In pursuit of the Pandrogyne state, Genesis Breyer P-Orridge and Lady Jaye Breyer P-Orridge initiated a number of measures, some of which were physical, such as receiving breast implants or hormone therapy. "Sometimes they were not as invasive, such as changing a hairstyle," Mr. Chambers said. "Sometimes they were just altering their behavior."
With the untimely death of Lady Jaye Breyer P-Orridge, Genesis Breyer P-Orridge is "the embodiment of the Pandrogyne Project," Mr. Chambers said.
While Genesis Breyer P-Orridge acknowledged occasional loneliness, s/he still feels connected to Lady Jaye and said they continue to work together. Their experience of Buddhism led them to "the conclusion that there is reincarnation," the artist said. "She is in another dimension. We do feel her presence," s/he said using the plural that has become second-nature.
The unconventional nature of the Pandrogyne Project, and of its artworks including the central sentient one, is admittedly a challenge that the viewer has to make peace with.
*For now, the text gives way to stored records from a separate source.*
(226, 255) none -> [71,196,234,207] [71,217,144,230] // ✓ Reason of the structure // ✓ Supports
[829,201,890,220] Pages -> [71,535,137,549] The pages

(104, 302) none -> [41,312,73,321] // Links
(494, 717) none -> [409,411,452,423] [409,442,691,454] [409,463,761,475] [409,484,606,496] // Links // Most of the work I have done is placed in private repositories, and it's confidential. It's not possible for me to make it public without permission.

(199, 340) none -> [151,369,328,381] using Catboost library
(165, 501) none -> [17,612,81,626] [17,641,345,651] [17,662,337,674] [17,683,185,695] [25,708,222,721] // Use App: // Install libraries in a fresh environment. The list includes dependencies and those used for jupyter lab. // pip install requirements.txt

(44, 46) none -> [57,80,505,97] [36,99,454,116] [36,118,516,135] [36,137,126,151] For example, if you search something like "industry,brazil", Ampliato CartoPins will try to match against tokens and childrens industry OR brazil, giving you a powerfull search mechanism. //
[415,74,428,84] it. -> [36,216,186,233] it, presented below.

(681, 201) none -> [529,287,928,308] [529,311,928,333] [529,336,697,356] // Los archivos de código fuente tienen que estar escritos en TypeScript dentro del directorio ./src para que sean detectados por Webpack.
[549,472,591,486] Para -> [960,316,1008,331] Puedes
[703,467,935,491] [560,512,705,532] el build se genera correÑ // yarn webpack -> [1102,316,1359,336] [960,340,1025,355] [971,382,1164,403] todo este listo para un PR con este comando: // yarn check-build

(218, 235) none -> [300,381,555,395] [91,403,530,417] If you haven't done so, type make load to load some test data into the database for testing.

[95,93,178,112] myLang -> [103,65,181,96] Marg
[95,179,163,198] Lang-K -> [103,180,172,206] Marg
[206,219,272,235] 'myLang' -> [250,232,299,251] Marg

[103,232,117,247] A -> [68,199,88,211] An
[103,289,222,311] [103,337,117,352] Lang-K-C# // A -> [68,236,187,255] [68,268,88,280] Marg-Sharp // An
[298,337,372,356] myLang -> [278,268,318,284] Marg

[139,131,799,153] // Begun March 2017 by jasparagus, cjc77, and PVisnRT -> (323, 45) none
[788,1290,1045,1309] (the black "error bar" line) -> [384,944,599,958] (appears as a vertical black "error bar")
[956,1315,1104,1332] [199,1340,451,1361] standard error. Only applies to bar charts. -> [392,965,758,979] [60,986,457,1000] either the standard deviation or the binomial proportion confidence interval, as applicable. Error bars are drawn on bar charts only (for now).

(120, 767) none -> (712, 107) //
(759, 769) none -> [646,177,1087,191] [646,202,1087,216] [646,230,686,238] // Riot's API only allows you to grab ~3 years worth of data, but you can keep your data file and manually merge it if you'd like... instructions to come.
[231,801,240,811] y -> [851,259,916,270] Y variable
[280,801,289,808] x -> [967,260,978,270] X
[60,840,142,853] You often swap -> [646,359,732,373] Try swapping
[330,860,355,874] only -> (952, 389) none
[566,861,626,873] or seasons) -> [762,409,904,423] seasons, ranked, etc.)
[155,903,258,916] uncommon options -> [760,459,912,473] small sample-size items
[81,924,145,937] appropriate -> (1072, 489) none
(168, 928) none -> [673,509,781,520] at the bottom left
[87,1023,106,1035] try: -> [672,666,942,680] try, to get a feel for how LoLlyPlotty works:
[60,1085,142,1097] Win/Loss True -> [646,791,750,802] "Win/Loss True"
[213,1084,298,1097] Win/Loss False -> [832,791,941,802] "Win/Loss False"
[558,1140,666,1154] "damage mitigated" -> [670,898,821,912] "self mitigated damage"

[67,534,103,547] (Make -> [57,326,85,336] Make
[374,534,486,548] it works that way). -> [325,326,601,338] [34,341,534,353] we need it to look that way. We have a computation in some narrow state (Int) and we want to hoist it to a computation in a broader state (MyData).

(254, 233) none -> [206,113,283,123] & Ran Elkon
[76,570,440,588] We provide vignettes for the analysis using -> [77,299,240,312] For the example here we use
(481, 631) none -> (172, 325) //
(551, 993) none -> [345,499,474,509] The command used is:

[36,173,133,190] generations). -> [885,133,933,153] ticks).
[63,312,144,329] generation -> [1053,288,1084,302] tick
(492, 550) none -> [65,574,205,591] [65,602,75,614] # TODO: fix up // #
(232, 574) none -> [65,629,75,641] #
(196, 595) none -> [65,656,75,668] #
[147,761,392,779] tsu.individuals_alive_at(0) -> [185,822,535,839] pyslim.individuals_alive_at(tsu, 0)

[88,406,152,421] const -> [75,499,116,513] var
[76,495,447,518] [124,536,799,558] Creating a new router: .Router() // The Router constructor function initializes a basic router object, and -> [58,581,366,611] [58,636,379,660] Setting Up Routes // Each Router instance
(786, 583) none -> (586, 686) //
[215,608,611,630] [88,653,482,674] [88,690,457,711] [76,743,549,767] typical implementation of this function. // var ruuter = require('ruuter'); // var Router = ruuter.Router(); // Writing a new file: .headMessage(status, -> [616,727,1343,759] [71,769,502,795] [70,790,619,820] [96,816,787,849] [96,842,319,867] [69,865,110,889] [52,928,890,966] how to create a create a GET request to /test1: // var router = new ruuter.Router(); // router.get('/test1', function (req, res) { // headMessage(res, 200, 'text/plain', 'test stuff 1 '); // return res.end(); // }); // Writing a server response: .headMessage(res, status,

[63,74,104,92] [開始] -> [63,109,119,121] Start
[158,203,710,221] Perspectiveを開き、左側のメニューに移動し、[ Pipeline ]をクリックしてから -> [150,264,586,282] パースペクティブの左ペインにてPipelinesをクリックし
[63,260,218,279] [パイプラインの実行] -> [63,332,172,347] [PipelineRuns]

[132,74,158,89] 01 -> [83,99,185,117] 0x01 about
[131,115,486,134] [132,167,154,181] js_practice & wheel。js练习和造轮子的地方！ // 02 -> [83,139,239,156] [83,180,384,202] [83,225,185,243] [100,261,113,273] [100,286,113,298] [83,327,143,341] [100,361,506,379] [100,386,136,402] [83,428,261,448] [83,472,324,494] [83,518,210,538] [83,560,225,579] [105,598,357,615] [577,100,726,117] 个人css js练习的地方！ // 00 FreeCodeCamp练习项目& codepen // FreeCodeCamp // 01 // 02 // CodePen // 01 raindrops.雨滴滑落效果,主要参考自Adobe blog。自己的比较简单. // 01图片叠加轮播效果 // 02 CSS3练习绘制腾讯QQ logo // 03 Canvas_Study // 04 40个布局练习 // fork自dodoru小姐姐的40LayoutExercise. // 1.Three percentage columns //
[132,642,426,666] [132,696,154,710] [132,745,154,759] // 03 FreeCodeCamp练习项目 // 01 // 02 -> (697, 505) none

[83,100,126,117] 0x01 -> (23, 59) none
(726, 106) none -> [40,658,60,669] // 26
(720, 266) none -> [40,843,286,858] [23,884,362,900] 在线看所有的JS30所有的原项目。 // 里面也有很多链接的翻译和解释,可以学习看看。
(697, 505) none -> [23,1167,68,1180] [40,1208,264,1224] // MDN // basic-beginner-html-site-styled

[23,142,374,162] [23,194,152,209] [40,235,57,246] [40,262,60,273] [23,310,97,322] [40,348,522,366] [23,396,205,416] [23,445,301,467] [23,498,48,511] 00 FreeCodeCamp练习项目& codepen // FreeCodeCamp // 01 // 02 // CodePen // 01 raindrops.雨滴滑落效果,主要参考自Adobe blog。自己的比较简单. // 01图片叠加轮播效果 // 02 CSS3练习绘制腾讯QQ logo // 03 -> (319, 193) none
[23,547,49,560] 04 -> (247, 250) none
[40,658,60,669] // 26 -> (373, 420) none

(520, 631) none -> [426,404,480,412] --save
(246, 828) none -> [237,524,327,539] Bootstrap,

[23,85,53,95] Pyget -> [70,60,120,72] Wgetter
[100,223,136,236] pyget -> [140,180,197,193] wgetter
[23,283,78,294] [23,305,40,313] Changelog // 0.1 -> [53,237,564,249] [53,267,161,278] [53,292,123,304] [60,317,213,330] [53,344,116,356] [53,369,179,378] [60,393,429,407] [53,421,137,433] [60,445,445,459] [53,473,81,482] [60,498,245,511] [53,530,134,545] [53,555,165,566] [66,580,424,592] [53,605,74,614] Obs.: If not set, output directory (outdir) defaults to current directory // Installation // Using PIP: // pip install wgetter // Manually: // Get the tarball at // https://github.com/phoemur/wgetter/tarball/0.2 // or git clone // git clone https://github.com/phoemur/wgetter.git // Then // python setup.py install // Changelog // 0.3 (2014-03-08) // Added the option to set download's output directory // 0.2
But as with other contemporary artists who work in extreme modes, the earnest intent is dialogue, not sensationalism. Consider Orlan (implications of body modification through cosmetic surgery) and Stelarc (exploration of body-Internet compatibility), both of whom Genesis Breyer P-Orridge knows.
It's a discussion for which s/he has done the difficult groundwork. The opportunity to listen and to consider is ours.
Genesis Breyer P-Orridge will perform with the group Psychic TV/PTV 3 at 8 p.m. Aug. 16 at the New Hazlett Theater, North Side ($25; $20 students and members). S/he will give a talk at 2 p.m. Aug. 17 at The Warhol (free with museum admission).
The exhibition continues through Sept. 15 at 117 Sandusky St., North Side. Hours are 10 a.m. to 5 p.m. Tuesday through Sunday and until 10 p.m. Friday. Admission is $20; students and others ages 3-18, $10; 5-10 p.m. Friday, half-price. Also continuing through Sept. 15 are "Caldwell Linker: All Through the Night" and "Nick Bubash: The Patron Saint of White Guys That Went Tribal and Other Works."
Related Voices Gallery Talks are "Queer and Brown in Steeltown with Raquel Rodrigez and Ayanah Moor," 2 p.m. Aug. 24, and "Troubling the Line: An Excerpt -- Poetry Reading and Conversation With Jenny Johnson and Ari Banias," 2 p.m. Aug. 31 (free with museum admission).